We have, of course seen stories more complex, with characters that are truer to life and mostly portrayed by Konkona SenSharma. Sadly, those filmmakers did not feel her arc was worthy enough to take centre stage, and wrapped it inside layers of the male protagonist’s saga. In Wake Up Sid, while the focus is mostly on the man-child Ranbir, it was refreshing that Konkona’s Aisha wasn’t some boring, cut-and-dried Ms. Perfect with crystal clear ideas about her life and priorities. We see her as the slightly vulnerable girl from Kolkata who needs the light frivolity of the Bombay brat as much as he needs her maturity. She finally chooses this brat, who unabashedly enjoys old comedy on TV over the suave, snotty boss who is determined to refine her musical taste.
In Luck By Chance too, while Farhan Akhtar as the lucky rascal who makes it big in Bollywood hogs most of the limelight, the film is bookended with the fresh and innocent Sona (Konkona) as a young struggler in the beginning, and a more confident, mildly successful but hugely content TV actress in the end.
And then there was Tara.
Back in the old, old days of Indian Television, women were allowed to appear on the small screen without three tons of gold and eight layers of makeup. It was acceptable for a young woman to have a real job, not because she had a train of siblings to support, or the survival of the family business depended all the skill and acumen gathered over years in the kitchen, but simply because.

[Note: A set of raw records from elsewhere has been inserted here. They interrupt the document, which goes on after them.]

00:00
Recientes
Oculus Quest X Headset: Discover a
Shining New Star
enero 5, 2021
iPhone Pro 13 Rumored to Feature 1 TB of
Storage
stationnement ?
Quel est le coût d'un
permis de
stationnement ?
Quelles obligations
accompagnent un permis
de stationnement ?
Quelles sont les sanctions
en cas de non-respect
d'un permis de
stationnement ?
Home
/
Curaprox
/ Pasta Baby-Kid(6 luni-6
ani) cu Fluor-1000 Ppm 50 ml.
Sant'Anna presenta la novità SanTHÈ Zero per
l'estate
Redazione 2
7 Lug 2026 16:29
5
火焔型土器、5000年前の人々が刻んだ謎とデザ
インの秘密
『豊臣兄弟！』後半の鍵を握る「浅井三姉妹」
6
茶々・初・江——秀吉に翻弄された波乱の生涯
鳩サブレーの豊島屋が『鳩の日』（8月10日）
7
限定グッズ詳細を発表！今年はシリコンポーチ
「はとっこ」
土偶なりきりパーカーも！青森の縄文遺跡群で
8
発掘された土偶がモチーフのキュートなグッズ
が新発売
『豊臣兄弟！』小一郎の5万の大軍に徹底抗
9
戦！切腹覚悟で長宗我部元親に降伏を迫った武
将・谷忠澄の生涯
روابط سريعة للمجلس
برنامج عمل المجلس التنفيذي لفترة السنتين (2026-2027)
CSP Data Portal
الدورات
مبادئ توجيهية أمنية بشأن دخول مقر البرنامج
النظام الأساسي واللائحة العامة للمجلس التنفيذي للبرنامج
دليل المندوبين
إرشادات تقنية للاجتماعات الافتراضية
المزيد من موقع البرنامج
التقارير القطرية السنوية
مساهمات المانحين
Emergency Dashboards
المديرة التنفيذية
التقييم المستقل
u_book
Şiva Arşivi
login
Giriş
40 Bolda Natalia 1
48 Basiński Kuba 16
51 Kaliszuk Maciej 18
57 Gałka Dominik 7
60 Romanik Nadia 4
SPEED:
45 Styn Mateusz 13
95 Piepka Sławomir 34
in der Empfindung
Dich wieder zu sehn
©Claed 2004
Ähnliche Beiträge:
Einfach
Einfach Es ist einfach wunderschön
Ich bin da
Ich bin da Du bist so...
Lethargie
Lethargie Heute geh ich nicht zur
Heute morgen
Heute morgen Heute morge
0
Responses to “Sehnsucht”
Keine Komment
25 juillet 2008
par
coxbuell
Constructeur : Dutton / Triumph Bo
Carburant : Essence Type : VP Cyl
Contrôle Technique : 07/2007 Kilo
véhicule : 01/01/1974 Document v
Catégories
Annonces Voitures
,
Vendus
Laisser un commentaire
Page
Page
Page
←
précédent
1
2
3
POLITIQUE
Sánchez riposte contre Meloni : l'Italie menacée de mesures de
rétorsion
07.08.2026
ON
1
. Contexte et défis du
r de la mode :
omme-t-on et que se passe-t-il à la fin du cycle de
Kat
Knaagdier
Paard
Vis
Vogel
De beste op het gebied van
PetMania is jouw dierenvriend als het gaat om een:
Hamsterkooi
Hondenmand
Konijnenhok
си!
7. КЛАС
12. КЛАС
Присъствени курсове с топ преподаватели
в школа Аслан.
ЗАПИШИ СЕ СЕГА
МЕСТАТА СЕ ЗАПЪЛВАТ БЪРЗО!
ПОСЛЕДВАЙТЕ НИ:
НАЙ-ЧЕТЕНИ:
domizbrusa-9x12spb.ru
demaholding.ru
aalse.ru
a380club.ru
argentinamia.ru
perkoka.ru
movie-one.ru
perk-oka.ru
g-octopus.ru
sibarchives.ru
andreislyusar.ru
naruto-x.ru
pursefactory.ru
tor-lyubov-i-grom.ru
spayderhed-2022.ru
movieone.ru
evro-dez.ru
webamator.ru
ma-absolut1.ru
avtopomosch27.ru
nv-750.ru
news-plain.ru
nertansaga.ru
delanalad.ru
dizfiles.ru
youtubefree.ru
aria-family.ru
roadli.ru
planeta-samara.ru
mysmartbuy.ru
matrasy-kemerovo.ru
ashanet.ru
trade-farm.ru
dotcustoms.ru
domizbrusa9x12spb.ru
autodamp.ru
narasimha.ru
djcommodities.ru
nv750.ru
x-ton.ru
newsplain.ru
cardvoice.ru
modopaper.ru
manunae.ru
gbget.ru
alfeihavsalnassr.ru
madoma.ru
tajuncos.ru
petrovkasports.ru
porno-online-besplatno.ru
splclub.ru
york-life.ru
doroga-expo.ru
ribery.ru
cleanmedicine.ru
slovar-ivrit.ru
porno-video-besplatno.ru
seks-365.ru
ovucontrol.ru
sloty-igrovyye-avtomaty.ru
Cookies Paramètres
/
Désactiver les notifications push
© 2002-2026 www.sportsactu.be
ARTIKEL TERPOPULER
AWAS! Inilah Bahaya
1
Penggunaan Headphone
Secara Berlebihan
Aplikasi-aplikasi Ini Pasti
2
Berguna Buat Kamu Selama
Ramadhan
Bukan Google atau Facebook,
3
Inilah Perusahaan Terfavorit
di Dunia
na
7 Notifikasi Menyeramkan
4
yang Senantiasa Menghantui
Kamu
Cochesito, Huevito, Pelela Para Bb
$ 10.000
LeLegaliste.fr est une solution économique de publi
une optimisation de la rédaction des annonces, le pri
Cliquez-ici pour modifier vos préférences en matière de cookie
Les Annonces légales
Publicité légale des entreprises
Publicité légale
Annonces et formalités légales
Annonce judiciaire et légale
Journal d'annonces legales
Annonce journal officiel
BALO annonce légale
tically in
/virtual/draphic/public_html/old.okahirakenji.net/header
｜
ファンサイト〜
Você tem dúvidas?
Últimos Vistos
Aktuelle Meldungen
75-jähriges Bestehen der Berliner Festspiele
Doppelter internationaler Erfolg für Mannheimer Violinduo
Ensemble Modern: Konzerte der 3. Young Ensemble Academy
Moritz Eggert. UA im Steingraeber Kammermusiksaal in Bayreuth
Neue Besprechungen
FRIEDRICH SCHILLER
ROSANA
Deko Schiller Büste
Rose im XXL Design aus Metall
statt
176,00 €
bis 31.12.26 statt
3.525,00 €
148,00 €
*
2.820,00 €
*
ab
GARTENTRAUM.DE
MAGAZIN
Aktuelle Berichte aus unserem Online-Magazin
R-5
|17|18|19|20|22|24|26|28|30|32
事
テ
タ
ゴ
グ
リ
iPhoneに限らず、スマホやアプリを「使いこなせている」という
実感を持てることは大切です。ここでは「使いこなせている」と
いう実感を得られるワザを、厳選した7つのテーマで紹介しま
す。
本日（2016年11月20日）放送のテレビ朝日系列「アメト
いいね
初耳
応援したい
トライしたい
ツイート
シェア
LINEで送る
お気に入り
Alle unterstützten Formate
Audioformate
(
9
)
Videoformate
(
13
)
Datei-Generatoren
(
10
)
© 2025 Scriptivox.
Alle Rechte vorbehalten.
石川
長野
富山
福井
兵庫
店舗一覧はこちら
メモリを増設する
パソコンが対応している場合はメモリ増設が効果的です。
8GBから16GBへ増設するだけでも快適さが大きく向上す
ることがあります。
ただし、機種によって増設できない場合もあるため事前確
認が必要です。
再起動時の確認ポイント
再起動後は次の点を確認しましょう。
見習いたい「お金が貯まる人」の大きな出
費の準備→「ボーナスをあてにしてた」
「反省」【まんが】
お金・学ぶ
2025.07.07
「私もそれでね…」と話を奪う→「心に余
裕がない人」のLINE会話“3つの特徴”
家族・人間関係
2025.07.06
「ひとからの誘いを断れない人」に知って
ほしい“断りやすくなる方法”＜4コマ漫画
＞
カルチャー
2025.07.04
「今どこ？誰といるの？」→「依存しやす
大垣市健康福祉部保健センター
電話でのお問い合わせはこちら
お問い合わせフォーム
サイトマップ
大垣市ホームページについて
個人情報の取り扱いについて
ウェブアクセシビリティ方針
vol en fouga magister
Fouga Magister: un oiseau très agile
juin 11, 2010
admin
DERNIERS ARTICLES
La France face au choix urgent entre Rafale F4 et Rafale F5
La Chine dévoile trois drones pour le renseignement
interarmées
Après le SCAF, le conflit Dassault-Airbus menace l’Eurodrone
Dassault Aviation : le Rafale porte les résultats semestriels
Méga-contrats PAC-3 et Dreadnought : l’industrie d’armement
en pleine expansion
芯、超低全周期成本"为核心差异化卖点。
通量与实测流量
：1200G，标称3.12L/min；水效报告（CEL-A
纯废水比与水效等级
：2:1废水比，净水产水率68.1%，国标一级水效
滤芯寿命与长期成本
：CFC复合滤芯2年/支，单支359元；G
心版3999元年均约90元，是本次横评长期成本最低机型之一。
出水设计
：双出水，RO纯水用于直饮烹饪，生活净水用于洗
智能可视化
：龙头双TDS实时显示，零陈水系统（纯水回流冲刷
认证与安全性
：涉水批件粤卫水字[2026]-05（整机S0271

Back in those pre-historic days, we had Tara. It was the story of four young women from smaller towns who started a life in Bombay, with nothing but each other to lean upon. Each of these women has a very defined and very unique trajectory of success, love and personal growth. The thread connecting the many strands of the narrative was the deep and sincere friendship between these women, which provides anchor no matter how far any of them drifts away.
The show went on and on for a duration that felt treacherous back in the 90’s, and we bitched and we mocked. But as far as the girl-on-growth-path theme goes, few stories have stayed so true to purpose, so honest and affectionate and so without judgment.